Begin at the line containing "ring tip: (643, 448)" in the data below and go on through the line containing "middle dip: (754, 154)", repeating each line exactly; include both ends and no other line.

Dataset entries
------------------------------------------------------------

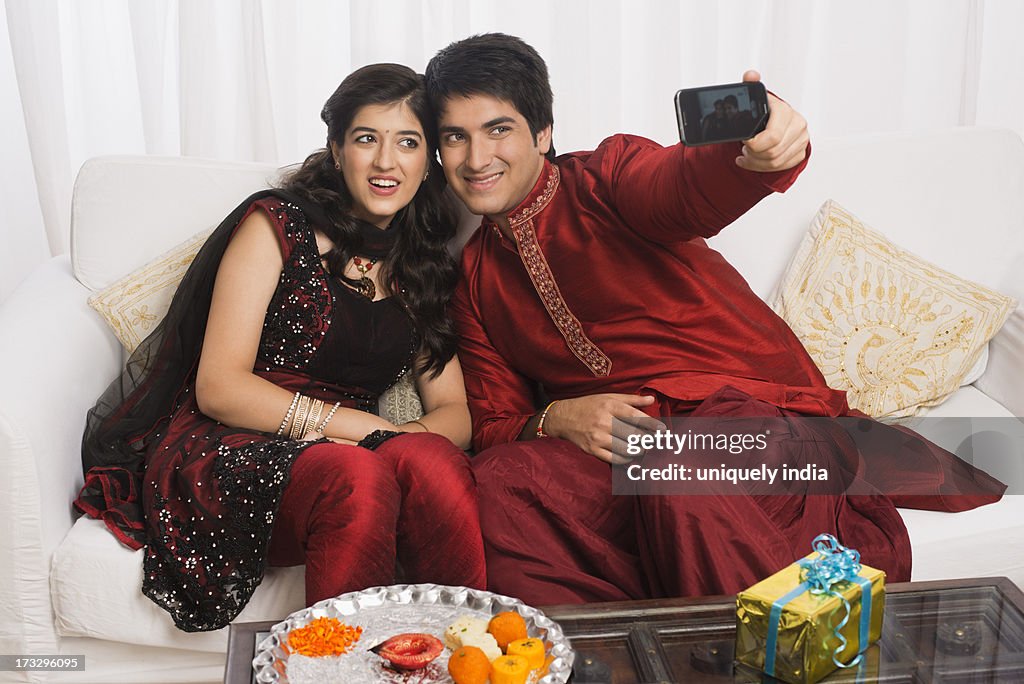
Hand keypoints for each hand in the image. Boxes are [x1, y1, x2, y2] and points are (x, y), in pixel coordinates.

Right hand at [544, 394, 665, 464]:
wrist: (563, 418)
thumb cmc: (588, 405)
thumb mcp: (608, 397)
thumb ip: (631, 399)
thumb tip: (651, 399)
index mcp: (609, 406)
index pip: (634, 416)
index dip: (651, 424)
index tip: (662, 429)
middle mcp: (603, 422)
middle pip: (633, 435)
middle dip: (648, 440)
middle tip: (655, 441)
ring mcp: (597, 438)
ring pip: (626, 449)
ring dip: (639, 450)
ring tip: (643, 448)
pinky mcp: (592, 450)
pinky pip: (614, 459)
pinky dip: (626, 459)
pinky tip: (630, 455)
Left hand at [735, 70, 808, 172]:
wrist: (778, 121)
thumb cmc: (764, 111)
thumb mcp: (756, 98)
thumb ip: (750, 86)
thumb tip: (750, 75)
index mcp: (786, 111)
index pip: (772, 136)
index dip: (754, 143)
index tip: (744, 141)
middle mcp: (798, 125)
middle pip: (773, 152)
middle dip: (754, 154)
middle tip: (745, 148)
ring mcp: (802, 140)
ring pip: (775, 162)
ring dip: (756, 162)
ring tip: (748, 154)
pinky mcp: (801, 152)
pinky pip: (780, 167)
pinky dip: (762, 167)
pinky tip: (753, 161)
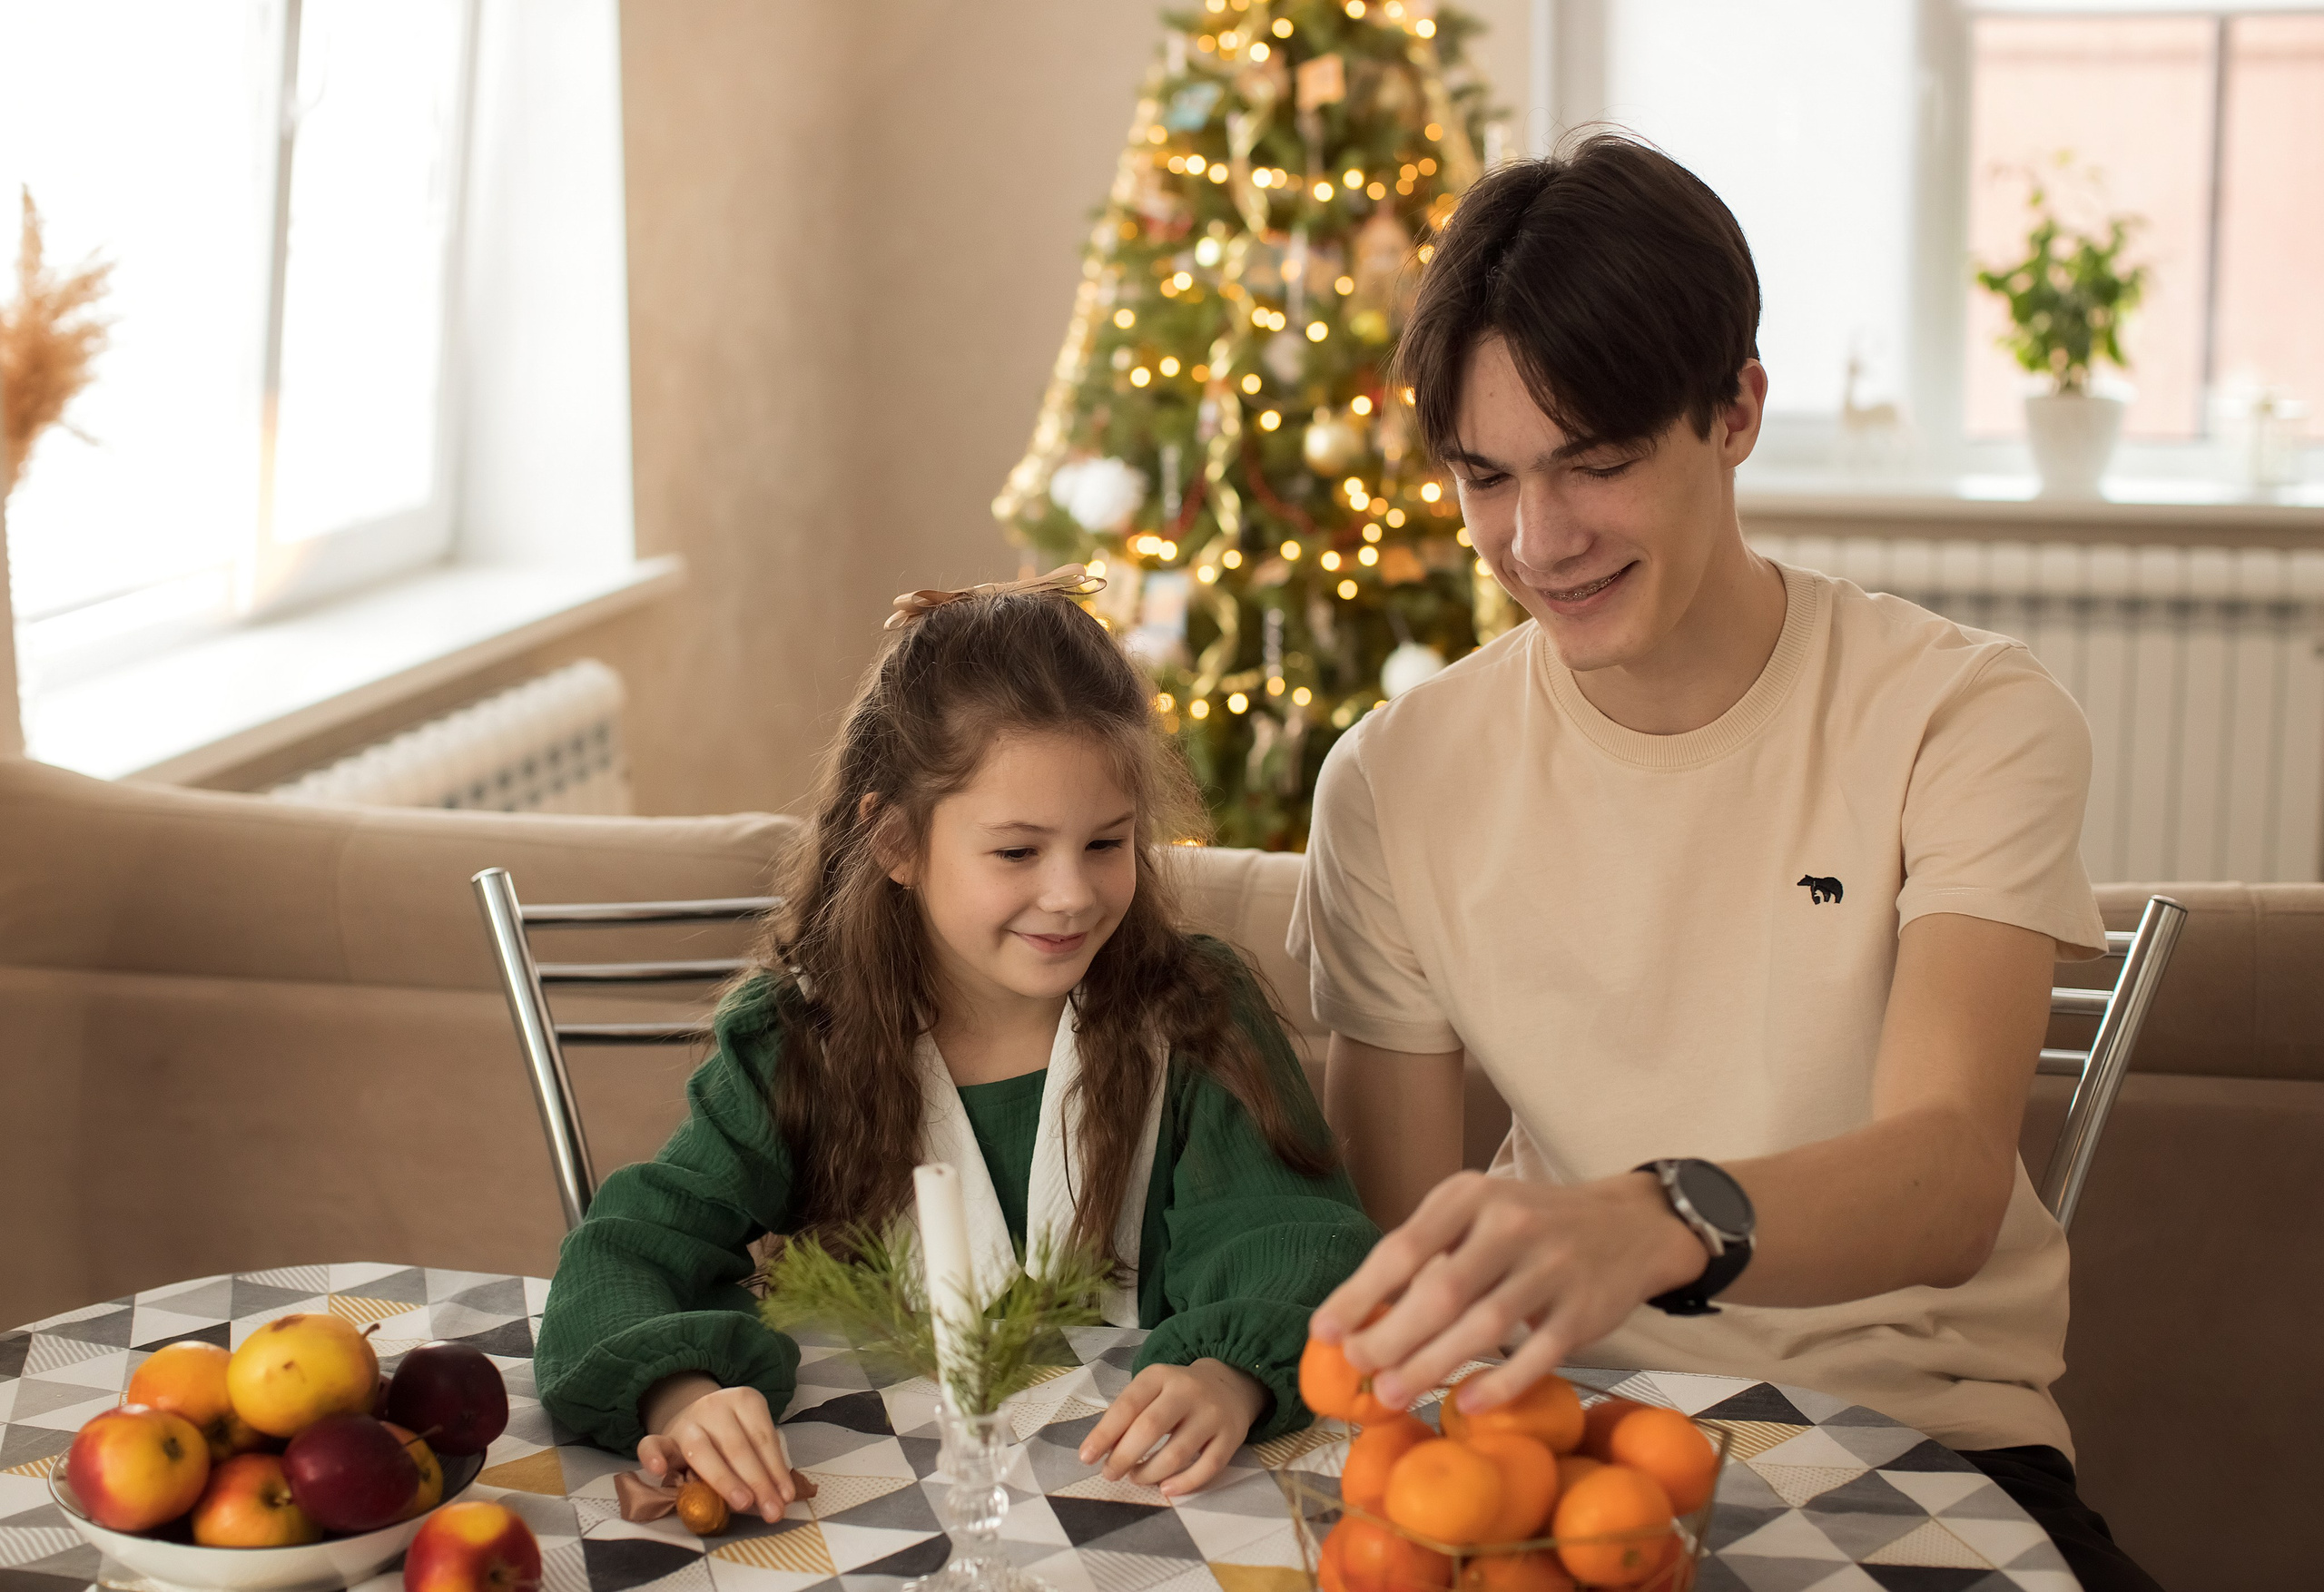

------------------------------------------------------------

SOLUTION TO THE PROBLEM:
ring tip: (643, 448)
pinky mcp: (592, 450)
pinky pip: (614, 459)
pinky dip: (626, 459)
pinky tip: (630, 455)
Left hand at [735, 70, 808, 172]:
wrist: (778, 121)
thumb cmc: (764, 111)
thumb mcp: (756, 98)
thumb ip: (750, 86)
thumb tip: (750, 75)
index mcp: (786, 111)
index pip: (772, 136)
index dip: (754, 143)
index tip: (744, 141)
middle mcp: (798, 125)
middle pip: (773, 152)
middle dip: (754, 154)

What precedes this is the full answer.